A giant stonefly hitches a ride
The giant-stonefly (Eustheniidae) hatch is a mysterious Tasmanian event. Most anglers would have seen the adult insects running around from time-to-time, but few would have fished a serious hatch. These massive bugs are found right across a huge range of Tasmania’s clear, cool waters, including tributaries of the St Patricks and North Esk rivers, the Meander, Mersey, Liffey and Leven rivers, Arthurs and Great lake, and among the Western Lakes.
These beasts are big: two inches in length (equivalent to a size 6 long-shank hook) is not unusual for these little beasties, appearing from their nymphal stages as winged adults, racing up mid-stream rocks as they hatch into mature adults.
For a number of years I have been studying the hatches of these little-known insects, trying to find the right time, and the best place to hit the hatch. These experiences have shown that late January is the best time for the hatches, during the warmest time of the year. The best locations are the fast and bouldery rivers of the north and north-west, and among the north-western area of the Western Lakes.

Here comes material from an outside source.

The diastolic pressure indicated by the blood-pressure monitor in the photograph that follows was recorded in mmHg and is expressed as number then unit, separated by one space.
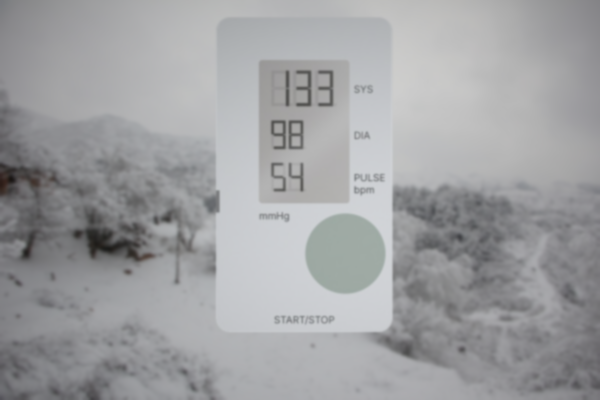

With this information in mind, I am off to fish some of Tasmania’s best fly fishing waters in search of the giant-stonefly hatch, one of the rare hatches that brings the biggest of the best fish to the surface. My trip will start in a deep gorge of the Mersey River for two days, followed by four days in the Western Lakes. My fly of choice will be the WMD Hopper, with an orange underbody, tied to a eight-pound tippet. Wish me luck!